§ **Data records**:

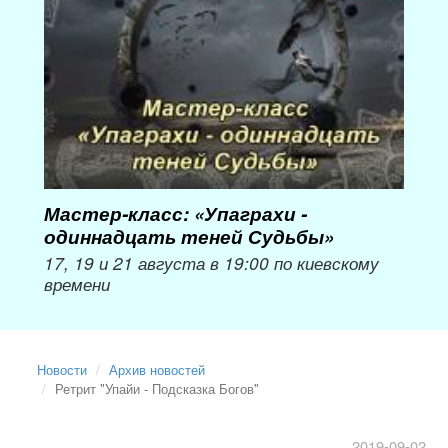
Мастер-класс: «Упаграхи -
Мас
одиннадцать теней Судьбы»
при
пер
17, 19 и 21 августа в 19:00 по киевскому
времени
Мож
Новости
Архив новостей
Ретрит "Упайи - Подсказка Богов"
2019-09-02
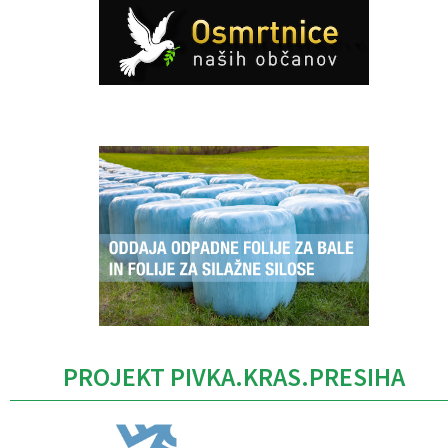
Caption
PROJEKT PIVKA.KRAS.PRESIHA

§ **Prompt**: The pictures stay out of the copy. Set down the entries above precisely.

§ **Final answer**:
Мастер-класс: «Упаграхи -
Мас
одиннадцать теней Судьбы»
при
пер
17, 19 и 21 августа в 19:00 по киевскому
времени
Мож
Новости
Архив новостей
Ретрит "Упайи - Подсказка Богов"
2019-09-02
Caption
PROJEKT PIVKA.KRAS.PRESIHA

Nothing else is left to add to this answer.